■ **Challenge**
Write out the records from the start through the line with "levels: levels [0, 0.492, 0.984]", replacing "vignetting" with "vignette" and keeping everything else the same. Leave the pictures out.

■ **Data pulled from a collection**
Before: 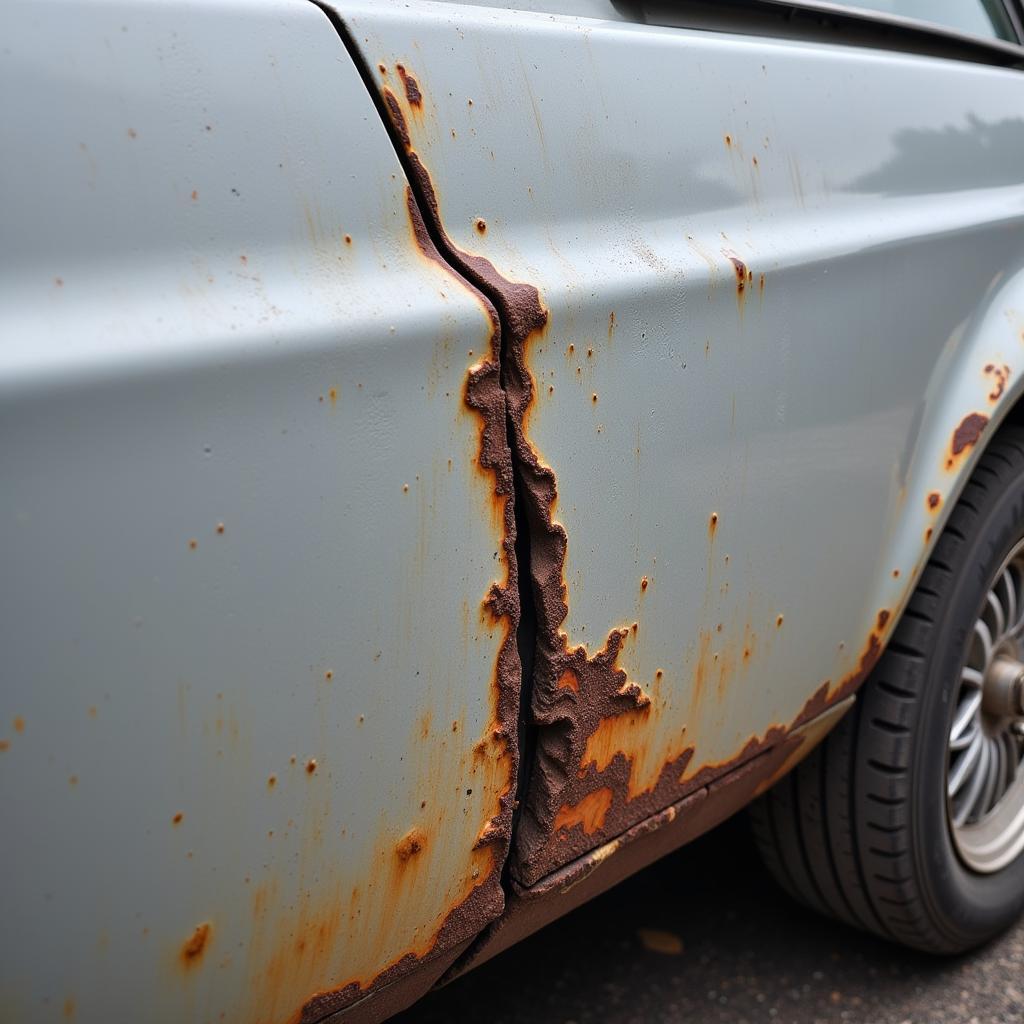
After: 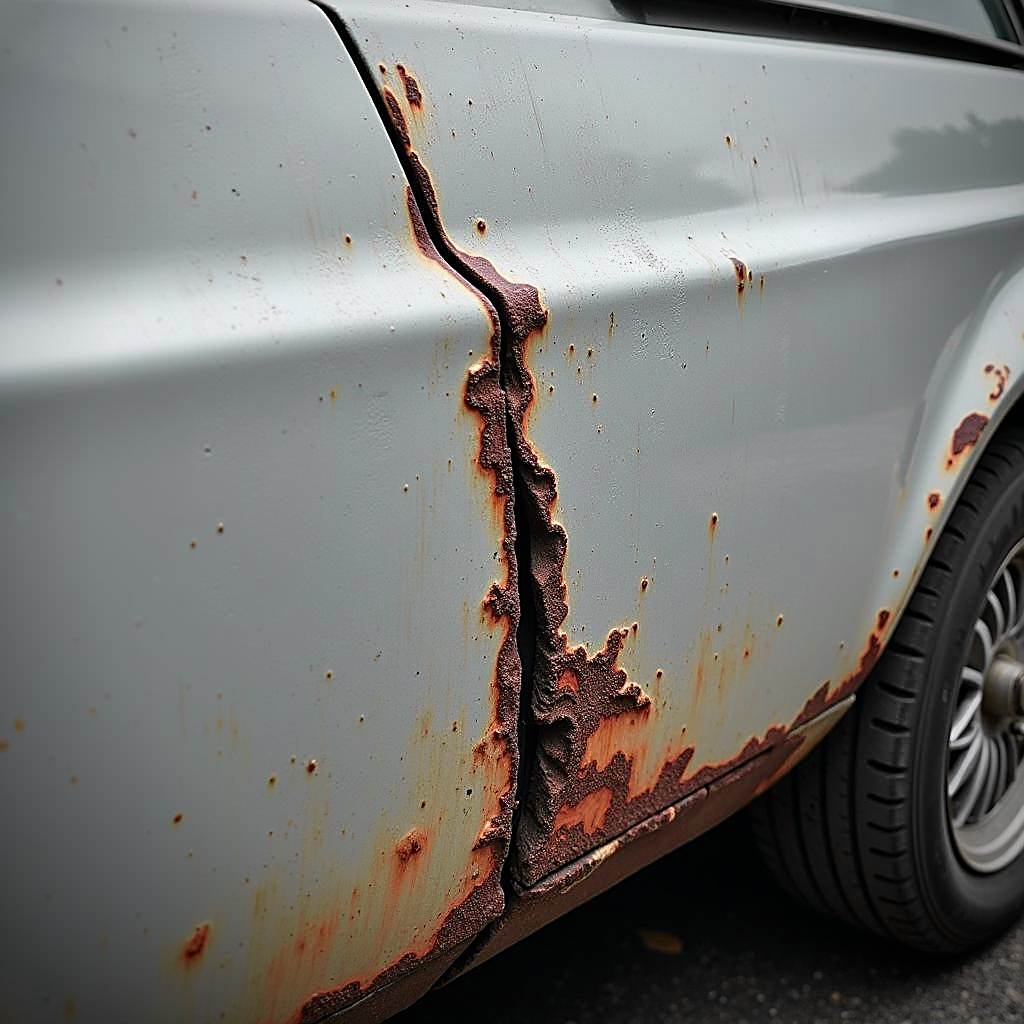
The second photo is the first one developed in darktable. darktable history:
sharpen: amount 0.99
vignetting: brightness -0.632, saturation -0.01, center (-0.033, -0.039)
levels: levels [0, 0.492, 0.984]
tone curve: curves: ch0 [(0, 0) (0.058, 0.037) (0.214, 0.183) (0.304, 0.288) (0.561, 0.554) (0.687, 0.677) (0.768, 0.768) (0.858, 0.861) (0.987, 0.945)]; ch1 [(0, 0) (0.172, 0.123) (0.312, 0.296) (0.432, 0.448) (0.471, 0.469) (0.502, 0.5) (0.521, 0.505) (0.565, 0.569) (0.663, 0.663) (0.703, 0.721) (0.857, 0.917) (1, 1)]; ch2 [(0, 0) (0.411, 0.424) (0.485, 0.497) (0.502, 0.5) (0.517, 0.511) (0.556, 0.551) (0.626, 0.594) (0.709, 0.661) (1, 1)], color space Lab, independent channels, preserve colors none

■ **Finished answer**
Before: 
After: 
The second photo is the first one developed in darktable. darktable history:
sharpen: amount 0.99
vignette: brightness -0.632, saturation -0.01, center (-0.033, -0.039)
levels: levels [0, 0.492, 0.984]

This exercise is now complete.